Exercise aim: Give back each line of the data exactly as it reads, minus the pictures.

[Material for this task Boundary: Start]

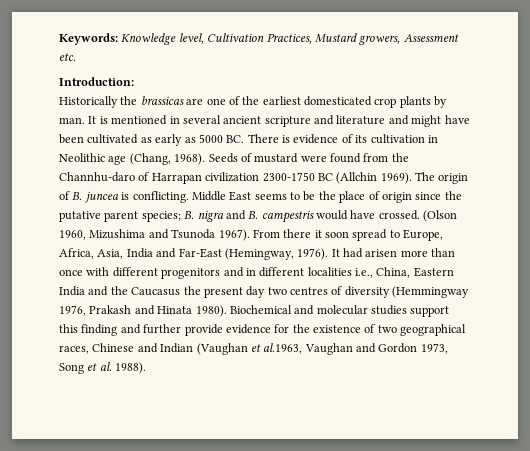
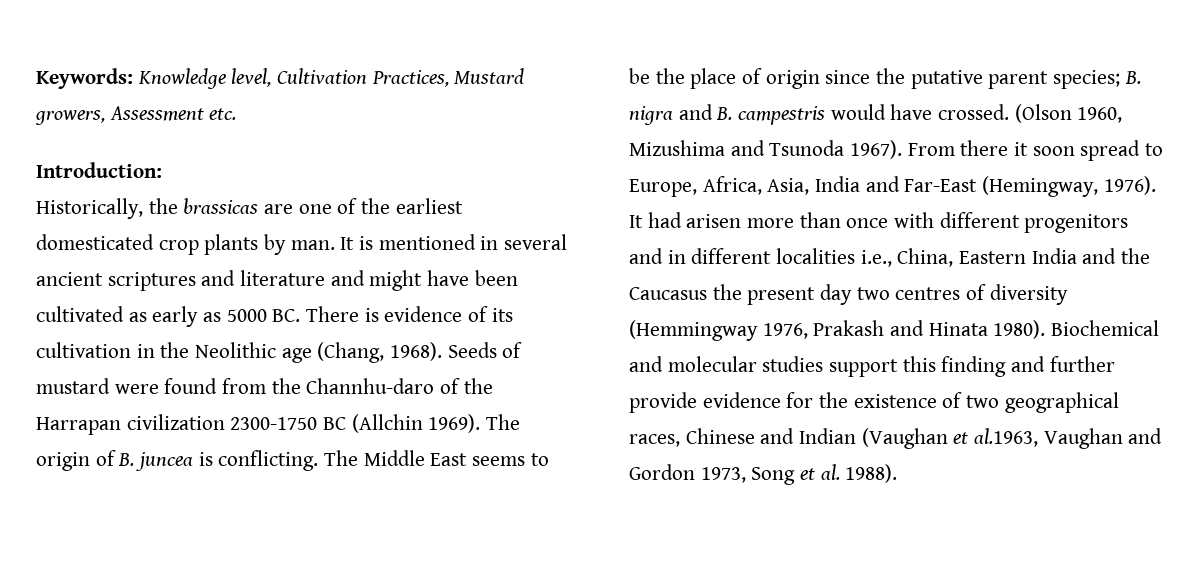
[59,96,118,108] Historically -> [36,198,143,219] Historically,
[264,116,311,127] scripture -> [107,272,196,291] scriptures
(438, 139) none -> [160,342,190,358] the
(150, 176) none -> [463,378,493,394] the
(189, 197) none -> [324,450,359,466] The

[Material for this task Boundary: End]

Result of this task:
[59,96,118,108] Historically -> [36,198,143,219] Historically,
[264,116,311,127] scripture -> [107,272,196,291] scriptures
(438, 139) none -> [160,342,190,358] the
(150, 176) none -> [463,378,493,394] the
(189, 197) none -> [324,450,359,466] The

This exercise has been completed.